▶ **PROMPT**: Count the lines below that contain the string "étoiles" and give only the number.

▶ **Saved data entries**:
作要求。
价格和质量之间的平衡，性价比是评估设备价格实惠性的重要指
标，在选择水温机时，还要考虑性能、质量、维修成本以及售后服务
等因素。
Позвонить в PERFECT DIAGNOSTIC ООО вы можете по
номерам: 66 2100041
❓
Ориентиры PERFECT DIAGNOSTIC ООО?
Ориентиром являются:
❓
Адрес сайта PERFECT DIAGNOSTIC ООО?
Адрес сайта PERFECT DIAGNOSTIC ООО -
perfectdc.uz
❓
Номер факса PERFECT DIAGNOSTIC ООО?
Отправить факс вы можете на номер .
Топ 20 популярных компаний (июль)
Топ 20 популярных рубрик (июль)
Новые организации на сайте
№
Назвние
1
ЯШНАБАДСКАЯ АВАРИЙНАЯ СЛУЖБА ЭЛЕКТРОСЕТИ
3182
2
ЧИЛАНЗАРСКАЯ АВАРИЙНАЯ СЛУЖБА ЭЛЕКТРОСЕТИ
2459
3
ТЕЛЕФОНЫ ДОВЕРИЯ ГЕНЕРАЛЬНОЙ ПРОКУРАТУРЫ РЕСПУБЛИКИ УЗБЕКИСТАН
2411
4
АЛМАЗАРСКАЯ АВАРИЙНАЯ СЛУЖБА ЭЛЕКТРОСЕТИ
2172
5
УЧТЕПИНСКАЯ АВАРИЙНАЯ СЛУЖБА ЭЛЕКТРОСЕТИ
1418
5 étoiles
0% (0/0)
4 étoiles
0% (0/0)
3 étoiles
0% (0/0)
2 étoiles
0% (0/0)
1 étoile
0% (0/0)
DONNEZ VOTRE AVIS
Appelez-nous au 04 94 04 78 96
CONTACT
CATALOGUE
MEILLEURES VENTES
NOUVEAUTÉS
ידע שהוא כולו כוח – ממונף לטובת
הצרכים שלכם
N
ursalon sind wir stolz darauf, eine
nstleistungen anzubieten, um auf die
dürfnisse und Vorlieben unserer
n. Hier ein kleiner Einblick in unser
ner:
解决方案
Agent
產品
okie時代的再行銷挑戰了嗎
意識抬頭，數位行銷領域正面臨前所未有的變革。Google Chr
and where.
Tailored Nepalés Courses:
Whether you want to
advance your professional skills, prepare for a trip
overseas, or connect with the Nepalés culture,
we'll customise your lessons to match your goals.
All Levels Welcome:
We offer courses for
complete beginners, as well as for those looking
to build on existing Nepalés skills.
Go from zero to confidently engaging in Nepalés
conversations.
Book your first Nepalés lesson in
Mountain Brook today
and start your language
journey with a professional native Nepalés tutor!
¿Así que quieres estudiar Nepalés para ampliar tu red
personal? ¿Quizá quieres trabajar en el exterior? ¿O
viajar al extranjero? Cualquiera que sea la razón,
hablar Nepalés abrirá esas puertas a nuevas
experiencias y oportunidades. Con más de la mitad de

▶ **ANSWER SECTION**: 4